Groupe Gorgé recently made a successful sale of 3,736,729 Prodways Group shares. As part of an accelerated placement with institutional shareholders, the sale consists in the sale of 7.5% of the company’s capital, at €5.65 per share.
The announcement is unveiled just after the positive Q3 results of Groupe Gorgé’s 3D printing division. With this sale, one could then understand that the French company stakes on the 3D printing market in order to achieve its business objectives.
What does the commercial agreement consist in?
We are talking about €21.1 million generated by the sale in order to enable the company to free up new financing capacities to develop its other business activities and potentially renew dividend payments in 2018.

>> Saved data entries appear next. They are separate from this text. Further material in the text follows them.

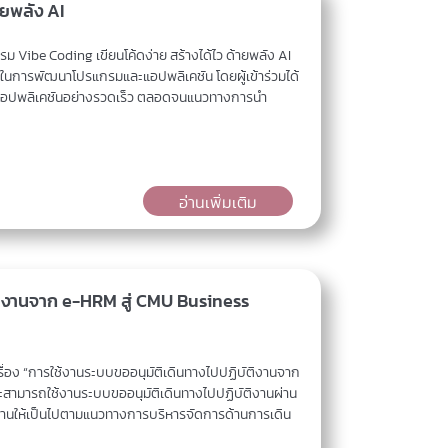
ายพลัง AI
 Vibe Coding เขียนโค้ดง่าย สร้างได้ไว ด้ายพลัง AI
่วยในการพัฒนาโปรแกรมและแอปพลิเคชัน โดยผู้เข้าร่วมได้
นแบบแอปพลิเคชันอย่างรวดเร็ว ตลอดจนแนวทางการนำ
อ่านเพิ่มเติม
ติงานจาก e-HRM สู่ CMU Business
ื่อง “การใช้งานระบบขออนุมัติเดินทางไปปฏิบัติงานจาก
และสามารถใช้งานระบบขออนุมัติเดินทางไปปฏิบัติงานผ่าน
ติงานให้เป็นไปตามแนวทางการบริหารจัดการด้านการเดิน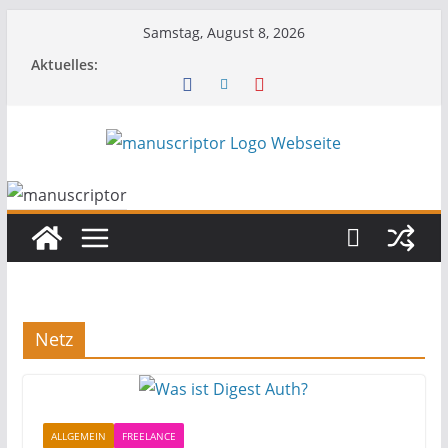
Samstag, August 8, 2026
Aktuelles:
Netz
ALLGEMEIN
FREELANCE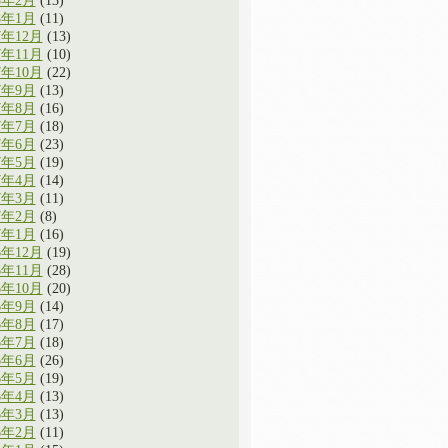
8年2月
(13)
8年1月
(11)
7年12月
(13)
7年11月
(10)
7年10月
(22)
7年9月
(13)
7年8月
(16)
7年7月
(18)
7年6月
(23)
7年5月
(19)
7年4月
(14)
7年3月
(11)
7年2月
(8)
7年1月
(16)
6年12月
(19)
6年11月
(28)
6年10月
(20)
6年9月
(14)
6年8月
(17)
6年7月
(18)
6年6月
(26)
6年5月
(19)
6年4月
(13)
6年3月
(13)
6年2月
(11)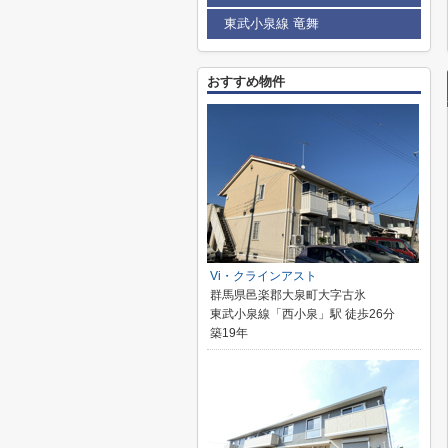
東武小泉線 竜舞
おすすめ物件
Vi・クラインアスト
群馬県邑楽郡大泉町大字古氷
東武小泉線「西小泉」駅 徒歩26分
築19年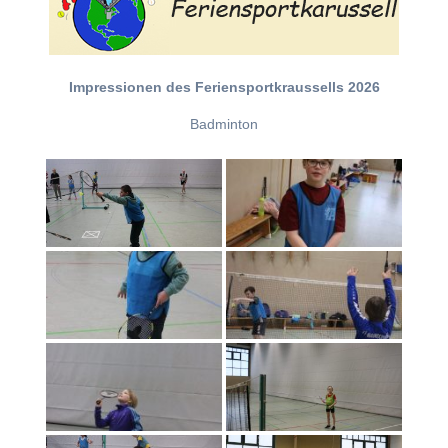
Impressionen des Feriensportkraussells 2026
Badminton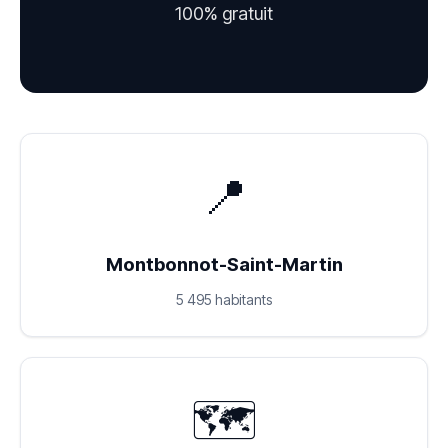
100% gratuit
📍
Montbonnot-Saint-Martin
5 495 habitants
🗺️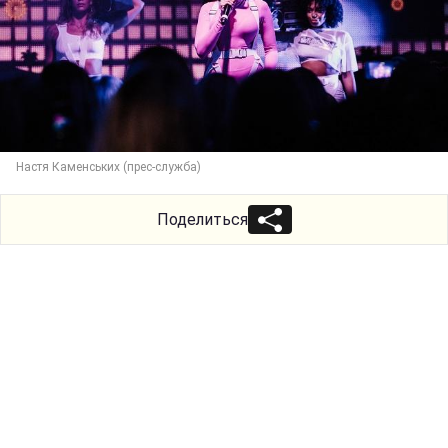
Настя Каменських (прес-служба)
Поделиться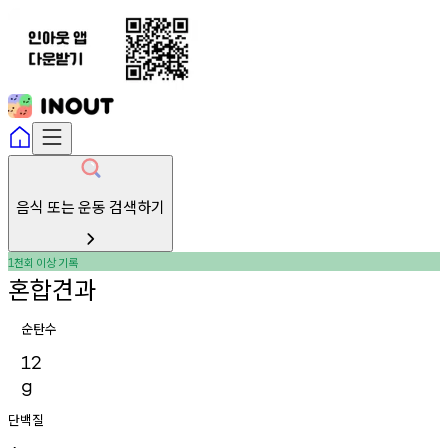
음식 또는 운동 검색하기
천회
이상
기록
1
혼합견과
순탄수
12
g
단백질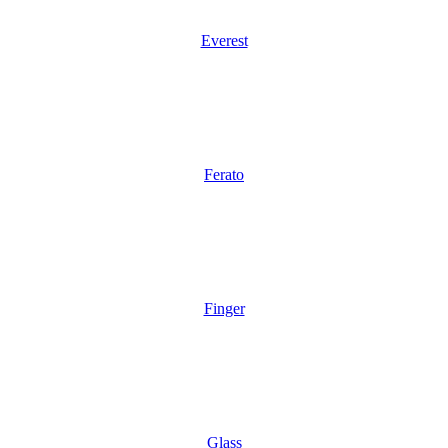
Everest
Ferato
Finger
Glass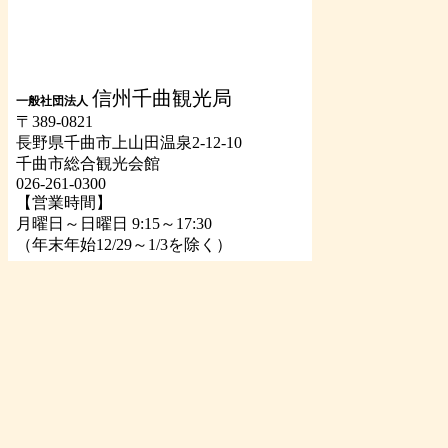
信州千曲観光局
一般社団法人
〒389-0821
長野県千曲市上山田温泉2-12-10
千曲市総合観光会館
026-261-0300
【営業時間】
月曜日～日曜日 9:15～17:30
（年末年始12/29～1/3を除く）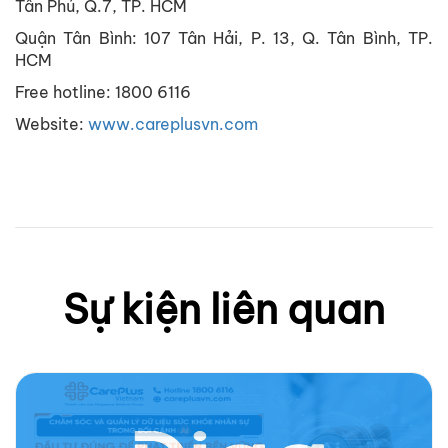
Tân Phú, Q.7, TP. HCM
Quận Tân Bình: 107 Tân Hải, P. 13, Q. Tân Bình, TP.
HCM
Free hotline: 1800 6116
Website:
www.careplusvn.com
Sự kiện liên quan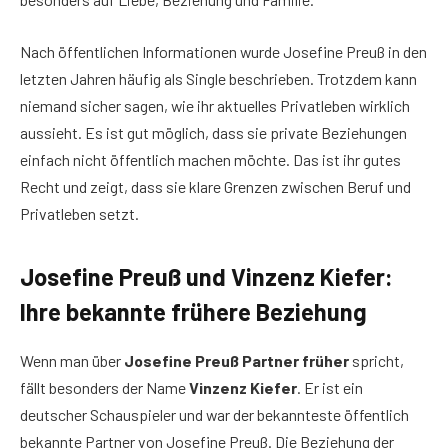
Nach öffentlichen Informationen wurde Josefine Preuß in den
letzten Jahren häufig als Single beschrieben. Trotzdem kann
niemand sicher sagen, wie ihr aktuelles Privatleben wirklich
aussieht. Es ist gut möglich, dass sie private Beziehungen
einfach nicht öffentlich machen möchte. Das ist ihr gutes
Recht und zeigt, dass sie klare Grenzen zwischen Beruf und
Privatleben setzt.
Josefine Preuß und Vinzenz Kiefer:
Ihre bekannte frühere Beziehung
Wenn man über
Josefine Preuß Partner früher
spricht,
fällt besonders der Name
Vinzenz Kiefer
. Er ist ein
deutscher Schauspieler und war der bekannteste öffentlich
bekannte Partner von Josefine Preuß. Die Beziehung der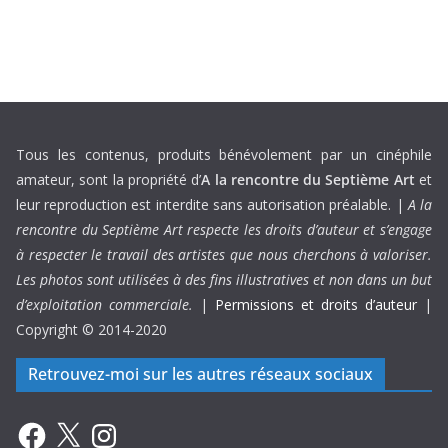
Tous les contenus, produits bénévolement par un cinéphile
amateur, sont la propriété d’
A la rencontre du Septième Art
et
leur reproduction est interdite sans autorisation préalable. |
A la
rencontre du Septième Art respecte les droits d’auteur et s’engage
à respecter le travail des artistes que nous cherchons à valoriser.
Les photos sont utilisées à des fins illustratives et non dans un but
d’exploitation commerciale.
|
Permissions et droits d’auteur
|
Copyright © 2014-2020
Retrouvez-moi sur les autres réseaux sociaux
Facebook
X
Instagram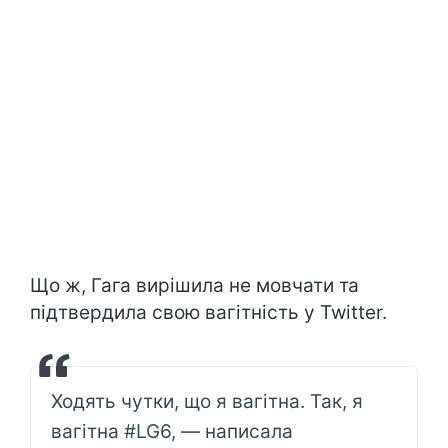
Що ж, Гага вирішила не мовчати та
підтвердила свою вагітність у Twitter.
Ходять чутки, що я вагітна. Так, я
вагітна #LG6, — написала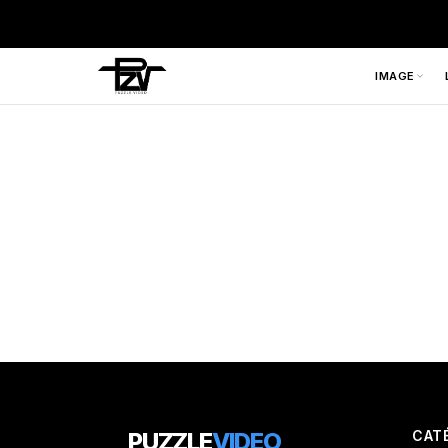
IMAGE
PUZZLE
VIDEO
CAT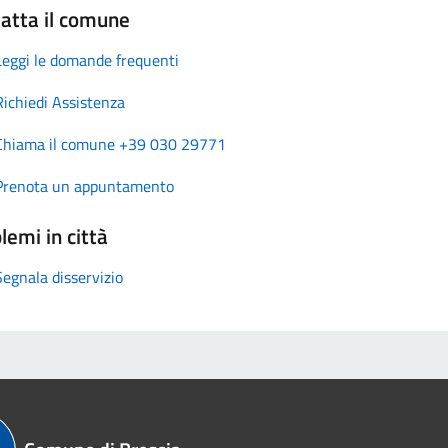
atta il comune
Leggi le domande frequenti
Richiedi Assistenza
Chiama il comune +39 030 29771
Prenota un appuntamento
lemi in città
Segnala disservizio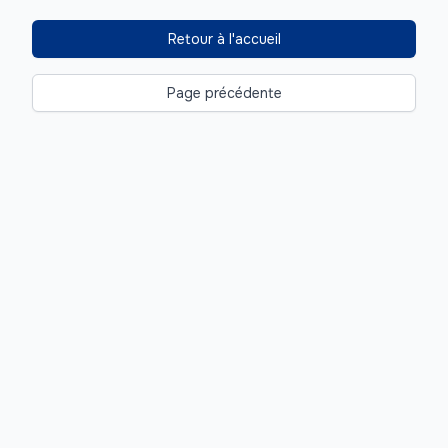
Retour à l'accueil
Page précédente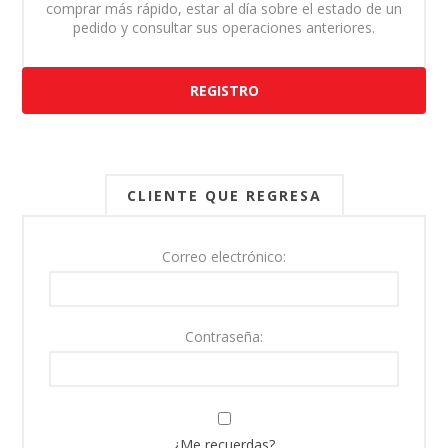
comprar más rápido, estar al día sobre el estado de un
pedido y consultar sus operaciones anteriores.
REGISTRO
CLIENTE QUE REGRESA
Correo electrónico:
Contraseña:
¿Me recuerdas?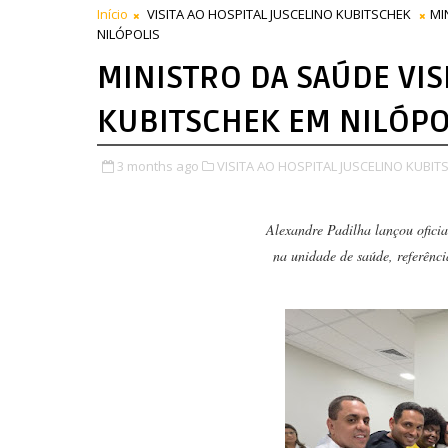
Início
VISITA AO HOSPITAL JUSCELINO KUBITSCHEK
MI
NILÓPOLIS
MINISTRO DA SAÚDE VIS
KUBITSCHEK EM NILÓPO
3 months ago
VISITA AO HOSPITAL JUSCELINO KUBIT
Alexandre Padilha lançou ofic
na unidade de saúde, referênc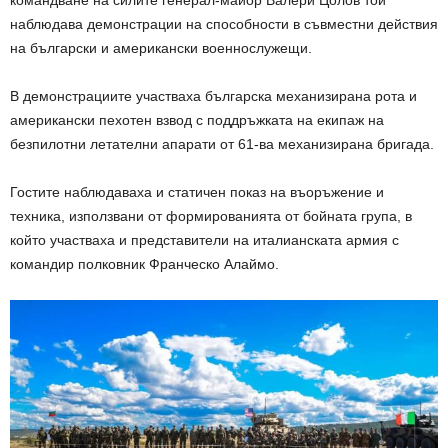
наблюдава демонстрации на способности в съвместни действия
на български и американски военнослужещи.
В демонстрациите участваха българска механизирана рота и
американски пехотен взвод с поддръжката на екипаж на
безпилотни летателни апарати от 61-ва механизирана бригада.
Гостите наблюдаваха и статичен показ на въоръжение и
техника, използвани от формированията от бойната група, в
който участваха и представители на италианската армия с
командир полковник Франческо Алаймо.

The French Group now holds about 57.7% of the capital. Furthermore, Groupe Gorgé is clearly determined to remain the long-term controlling shareholder with at least 50% of the capital of Prodways Group, as it has been for its ECA subsidiary for 13 years.
“We are delighted with the success of the transaction which confirms the high level of interest of French and international investors in Prodways Group. We are fully committed to making Prodways Group a global leader in industrial 3D printing and we intend to remain its long-term majority shareholder”, stated Raphaël Gorgé, Chairman and Chief Executive Officer of Groupe Gorgé.
From now on, during a one-year period, Groupe Gorgé’s residual holding is subject to a lock up period and might be subject to certain standard exceptions.